BEGIN Document extract
Both obey the universal approximation theorem.
Argument: One layer is enough, and deep netwoorks could arrange for the other layers to compute the identity function.
- Number of linear regions per parameter?
- Deep networks create many more regions per parameter
- But, there are dependencies between them
- Perhaps symmetries in the real-world help? Unknown.
- Depth efficiency?
- There are some known functions that require a shallow network with exponentially more hidden units than a deep network to achieve an equivalent approximation.
- This is known as the depth efficiency of deep networks.
- But do the real-world functions we want to approximate have this property? Unknown.
- Large structured networks
- Think about images as input - might be 1M pixels.
- Fully connected networks are not practical.
- Solution is to have weights that only operate locally, and share across image.
- This idea leads to convolutional networks.
- Gradually integrate information from across the image - needs multiple layers.
- Fitting and generalization
- Fitting of deep models seems to be easier up to about 20 layers
- Then needs various tricks to train deeper networks, so fitting becomes harder.
- Generalization is good in deep networks. Why?
Training dataset of \(I\) pairs of input/output examples: \(\left\{\bm{x}_i, \bm{y}_i\right\}_{i=1}^I\)
END Document extract
The tasks:
a – Translate this sentence from the notes on deep and shallow networks into Spanish: "Fully connected networks are not practical."
b – Write the next part of the notes on deep and shallow networks, picking up after their final line.
The material has no role in what is asked here.
BEGIN Recorded data
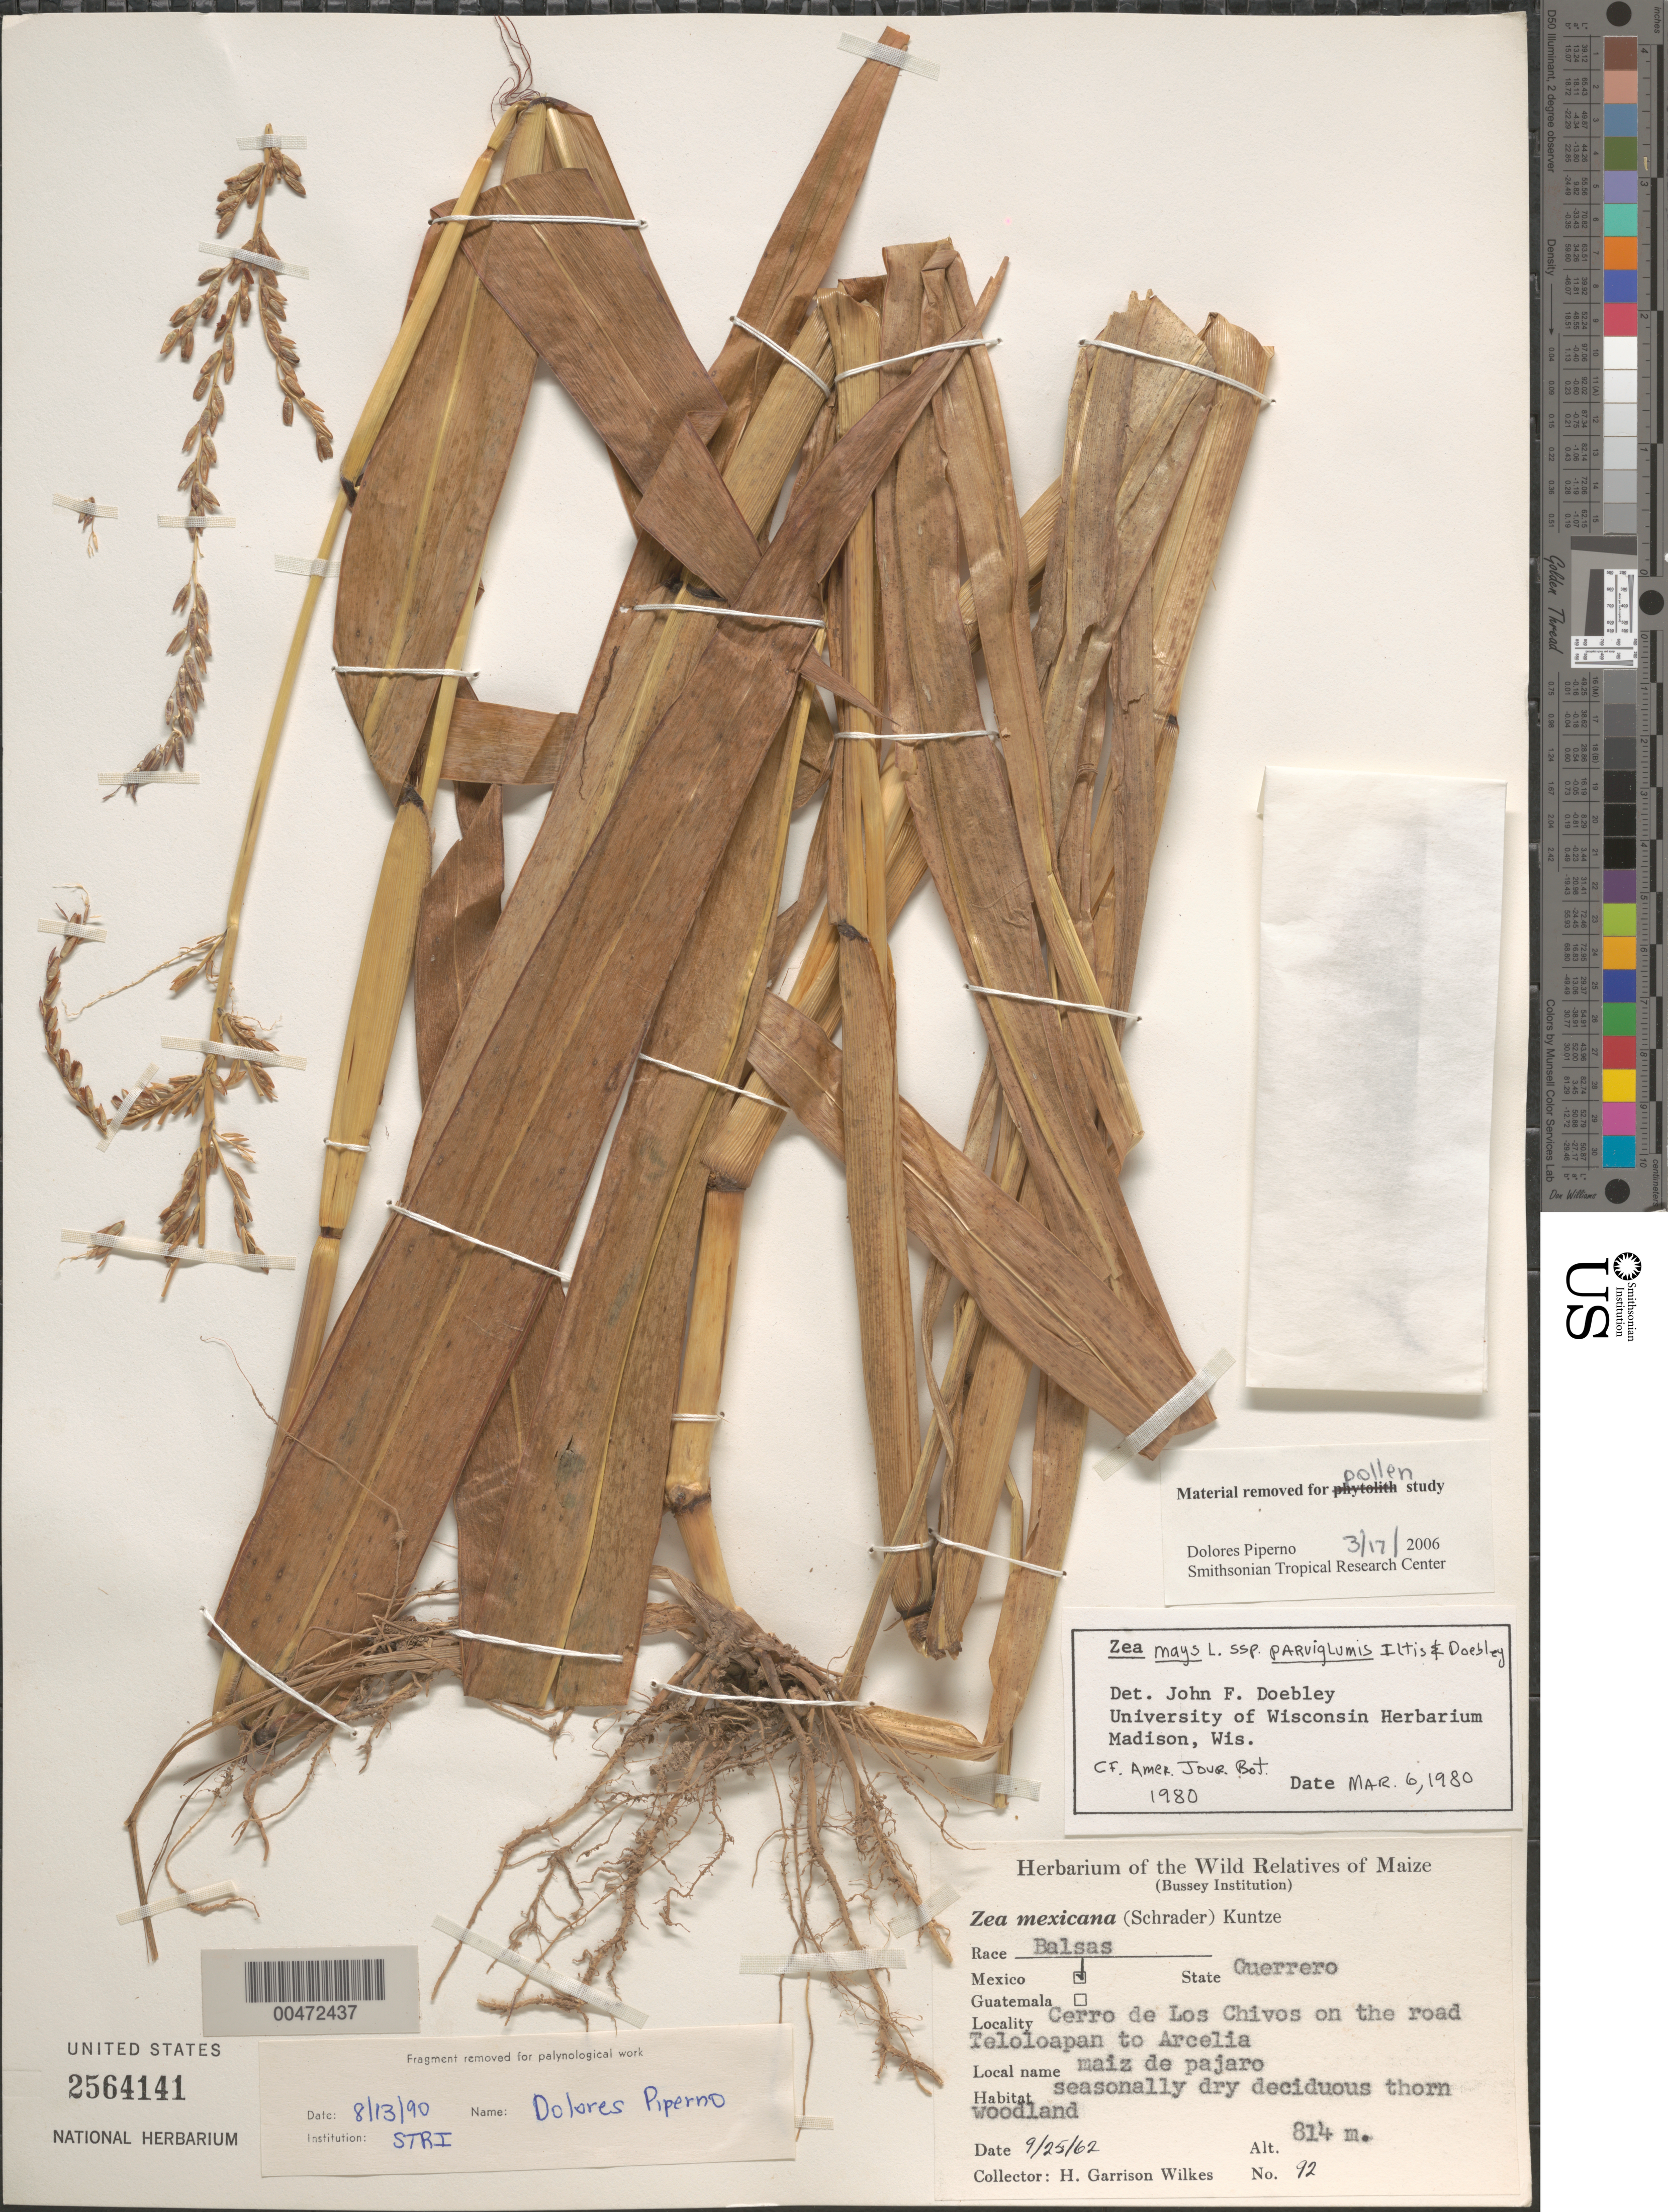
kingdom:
END Recorded data
Final results:
a – Las redes totalmente conectadas no son prácticas.

b –
Loss function measures how bad the model performs \(\mc{L}(\bm{\phi}) \triangleq \mc{L}\left(\bm{\phi}, f(\bm{x}; \bm{\phi}), \left\{\bm{x}_i, \bm{y}_i\right\}_{i=1}^I\right)\)
Find the parameters that minimize the loss: \(\hat{\bm{\phi}} = \argmin_{\bm{\phi}}\; \mc{L}(\bm{\phi})\)
Maximum likelihood
Model predicts output \(\bm{y}\) given input \(\bm{x}\).- Model predicts a conditional probability distribution: \(\P(\bm{y} \mid \bm{x})\) over outputs \(\bm{y}\) given inputs \(\bm{x}\).
- Loss function aims to make the outputs have high probability!
Computing a distribution over outputs
- Pick a known distribution to model output \(y\) with parameters \(\theta\)
- Example: Normal distribution \(\mc{N}(y; \bm{{\theta}}) = \mc{N}(y; \mu, \sigma^2)\)
- Use model to precit the parameters \(\bm{\theta}\) of this probability distribution.
Maximum likelihood criterion
We choose the model parameters \(\bm{\phi}\) so that they maximize the combined probability across all \(I\) training examples:
\[ \begin{aligned} \begin{split} \hat{\bm{\phi}} &= \argmax_\phi \left[ \prod_{i=1}^I \P(\bm{y}_i \mid \bm{x}_i; \bm{\theta}_i)\right] \\ &= \argmax_\phi \left[ \prod_{i=1}^I \P(\bm{y}_i \mid f(\bm{x}_i ; \bm{\phi}))\right] \end{split} \end{aligned} \]
- The data is identically distributed
- Conditional distributions \(\P(\bm{y}_i \mid \bm{x}_i)\) of the output given the input are independent so the total likelihood of the training data decomposes as \[ \P(\bm{y}_1, \bm{y}_2, \ldots, \bm{y}_I \mid \bm{x}_1, \bm{x}_2, \ldots, \bm{x}_I) = \prod_{i=1}^I \P(\bm{y}_i \mid \bm{x}_i). \]
Maximizing log-likelihood
- Each term \(\P(\bm{y}_i \mid f(\bm{x}_i; \bm{\phi}))\) can be small, so the product of many of these is numerically unstable (too small).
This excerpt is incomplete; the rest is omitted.